### What the exercise asks:
Retype every line of the records below character for character, omitting the pictures.

### Input rows:
-----

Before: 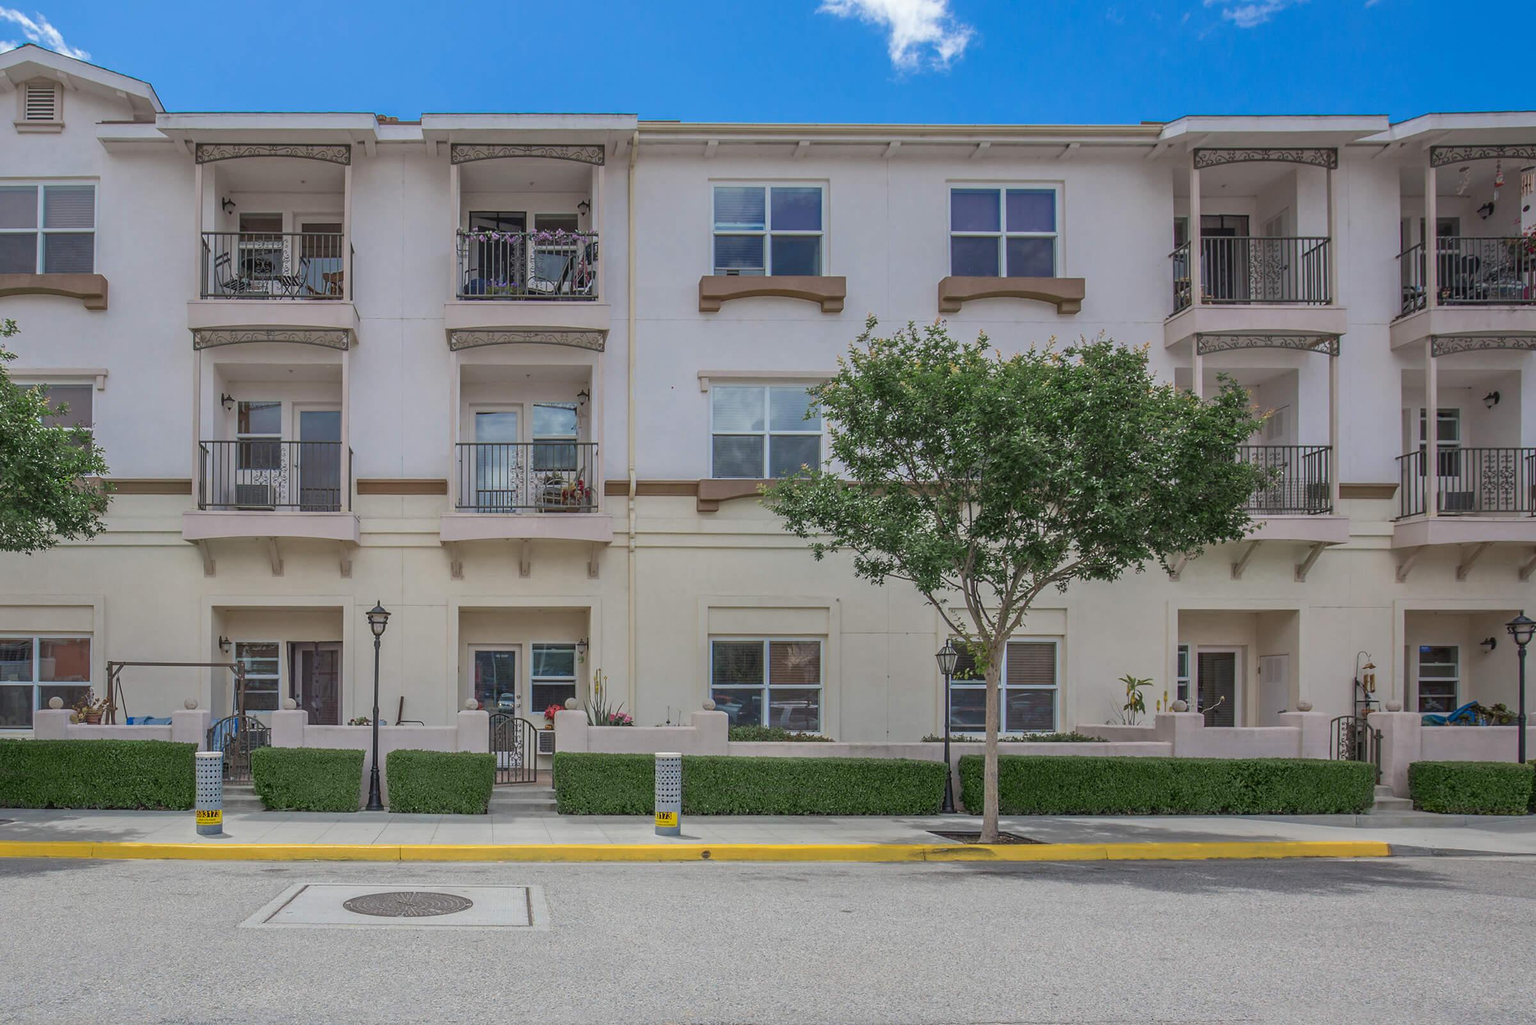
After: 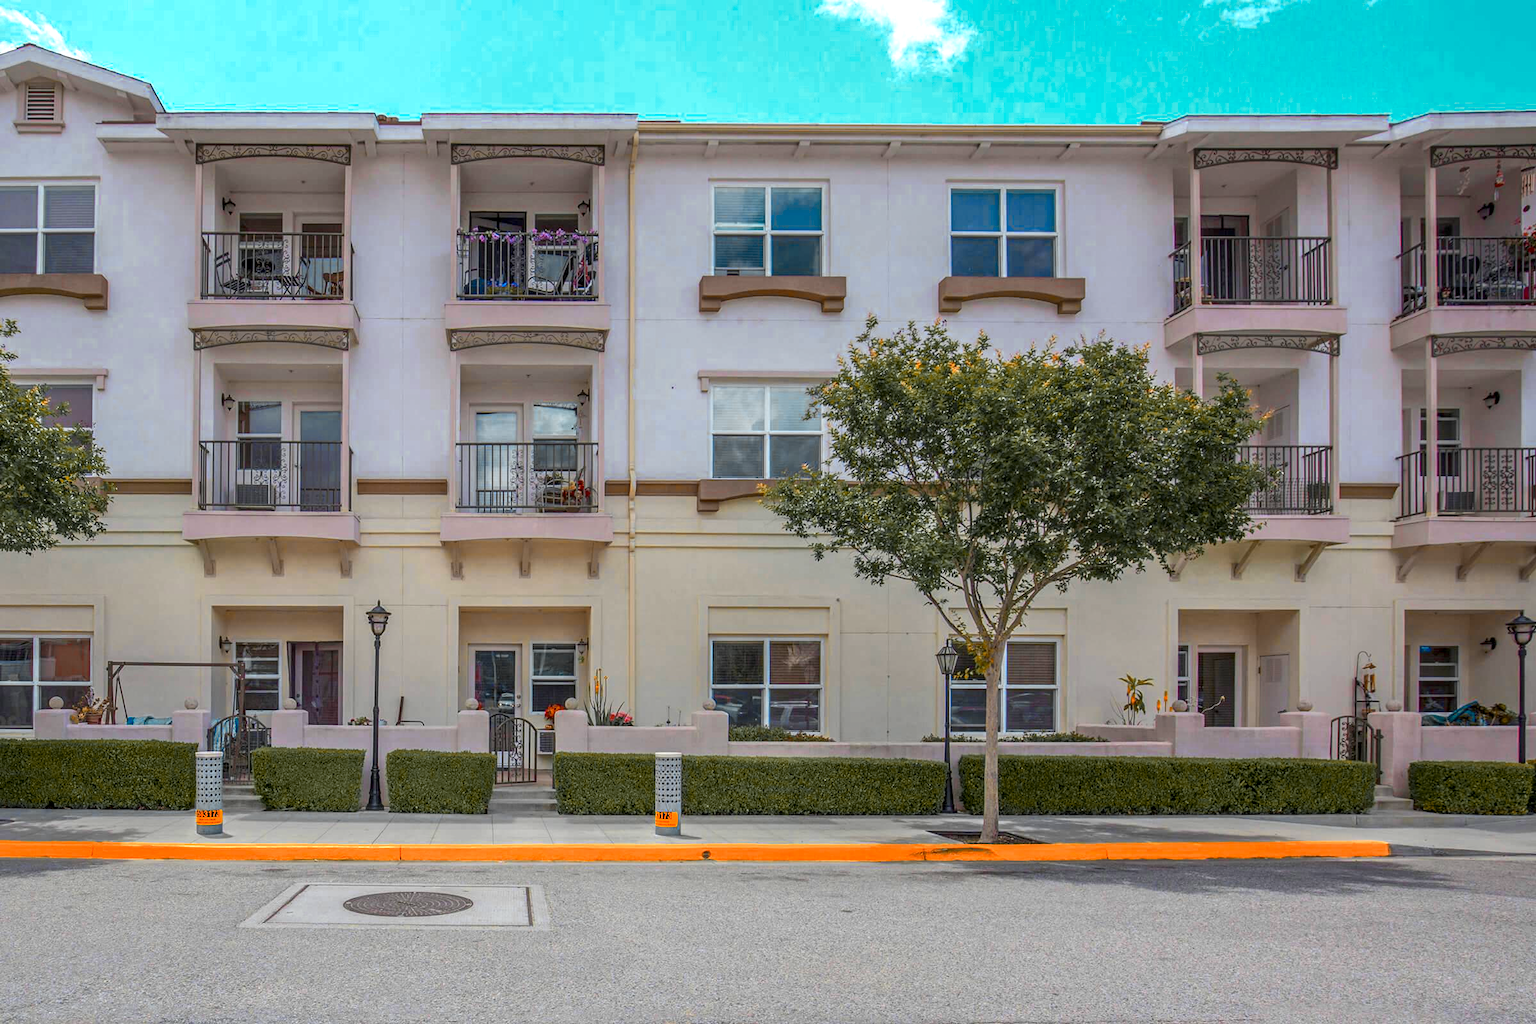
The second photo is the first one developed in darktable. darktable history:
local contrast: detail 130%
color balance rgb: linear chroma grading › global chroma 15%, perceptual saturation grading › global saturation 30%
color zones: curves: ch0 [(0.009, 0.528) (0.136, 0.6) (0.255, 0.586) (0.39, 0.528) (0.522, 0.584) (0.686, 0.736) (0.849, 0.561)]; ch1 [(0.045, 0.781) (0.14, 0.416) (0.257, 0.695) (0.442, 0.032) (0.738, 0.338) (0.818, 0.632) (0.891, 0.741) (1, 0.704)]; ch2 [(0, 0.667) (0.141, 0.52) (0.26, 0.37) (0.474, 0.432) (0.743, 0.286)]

-----

### Exercise solution:
Before: 
After: 
The second photo is the first one developed in darktable. darktable history:
local contrast: detail 130%
color balance rgb: linear chroma grading › global chroma 15%, perceptual saturation grading › global saturation 30%
color zones: curves: ch0 [(0.009, 0.528) (0.136, 0.6) (0.255, 0.586) (0.39, 0.528) (0.522, 0.584) (0.686, 0.736) (0.849, 0.561)]; ch1 [(0.045, 0.781) (0.14, 0.416) (0.257, 0.695) (0.442, 0.032) (0.738, 0.338) (0.818, 0.632) (0.891, 0.741) (1, 0.704)]; ch2 [(0, 0.667) (0.141, 0.52) (0.26, 0.37) (0.474, 0.432) (0.743, 0.286)]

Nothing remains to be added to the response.